2.6 Incomplete sequence

Next notice that the sequence is not complete. There is no reason to suppose that the sequence has stopped as mysteriously as it started.

2.7 Trial and error

One of the principles of the operation of the sequence seems to be trial and error. Any action or behaviour is permitted as long as it is effective (whatever that means) and promotes rather than interferes with the survival of the entity in the domain. There is also an inbuilt preference for efficiency – the optimum benefit for the minimum expenditure of effort.

2.8 Increasing complexity

The final trend that I have noticed so far is that each emerging complex system is more resilient as well as energy hungry, complex, effective and efficient than the last.

One of the emergent properties of complex systems is self-regulation and self-maintenance.
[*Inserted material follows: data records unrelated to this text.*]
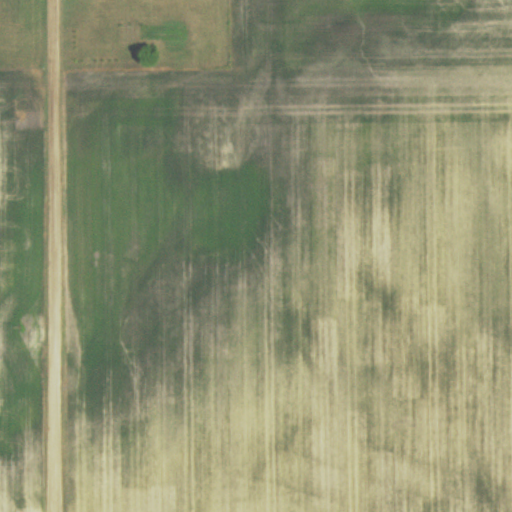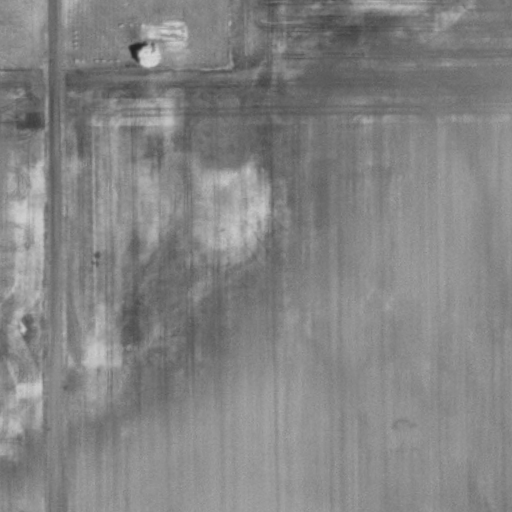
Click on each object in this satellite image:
road: (57, 255)
crop: (304, 269)
crop: (13, 300)
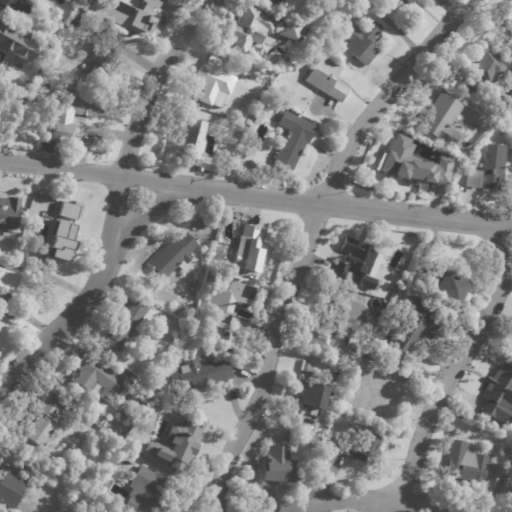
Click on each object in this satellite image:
building: (406, 1)
building: (405, 2)
building: (151, 3)
building: (277, 3)
building: (285, 5)
building: (16, 7)
building: (16, 8)
building: (333, 12)
building: (120, 13)
building: (121, 15)
building: (509, 15)
building: (509, 16)
building: (250, 29)
building: (289, 29)
building: (250, 30)
building: (291, 30)
building: (357, 38)
building: (6, 39)
building: (359, 39)
building: (15, 43)
building: (106, 51)
building: (104, 54)
building: (238, 69)
building: (484, 72)
building: (482, 73)
building: (326, 78)
building: (327, 79)
building: (211, 82)
building: (212, 82)
building: (72, 112)
building: (73, 112)
road: (139, 118)
building: (257, 119)
building: (441, 119)
building: (440, 120)
building: (510, 120)
building: (291, 140)
building: (291, 140)
building: (194, 144)
building: (195, 146)
building: (412, 163)
building: (412, 164)
building: (487, 169)
building: (488, 169)
road: (91, 171)
road: (211, 187)
building: (67, 210)
building: (8, 213)
building: (9, 214)
building: (65, 226)
building: (25, 235)
building: (60, 240)
road: (313, 240)
building: (248, 248)
building: (248, 249)
building: (173, 255)
building: (173, 256)
building: (352, 259)
building: (356, 265)
building: (251, 279)
building: (11, 281)
building: (15, 286)
building: (445, 286)
building: (446, 286)
building: (225, 302)
building: (226, 302)
building: (10, 309)
building: (124, 325)
building: (125, 325)
building: (329, 327)
building: (329, 329)
building: (414, 329)
building: (411, 330)
building: (232, 340)
building: (231, 342)
building: (351, 343)
road: (461, 362)
building: (203, 374)
building: (200, 375)
building: (95, 379)
building: (96, 379)
building: (367, 385)
building: (372, 390)
building: (151, 391)
building: (310, 392)
building: (308, 394)
building: (498, 394)
building: (498, 398)
building: (143, 400)
building: (459, 421)
building: (459, 422)
building: (37, 432)
building: (35, 434)
building: (168, 437)
building: (175, 443)
building: (360, 448)
building: (362, 450)
building: (464, 463)
building: (276, 464)
building: (465, 464)
building: (275, 467)
building: (11, 484)
building: (11, 489)
building: (144, 491)
building: (145, 491)
road: (375, 496)
road: (374, 504)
Bacteria, fungi, plants and animals are all self-regulating and self-maintaining.

A complex system that is self-regulating needs both energy systems and information systems to maintain and regulate itself. The nature of the systems changes with the domain and new properties emerge in the interactions between the organism and its environment.


Now for a critical and uncomfortable observation. This sequence and the theories that it encapsulates are inherently and necessarily a human perspective, and on a human scale. All other beings, real and transcendental, will have different views and different theories. They might be better of worse than ours, we have no way of knowing.

This observation opens up the charge that our theories and explanations are mere self-serving justifications rather than real truth. Well perhaps they are, but does that matter if they help us live and live together more effectively?4

4 WHY?

Where did these themes, structures, domains and trends come from? Science has no answer because it deals with how explanations, what things are and how they behave but it does not deal with the understanding of why they are and why they behave that way. In the domain of religious discourse one can say that they are the results of the actions of an interventionist God.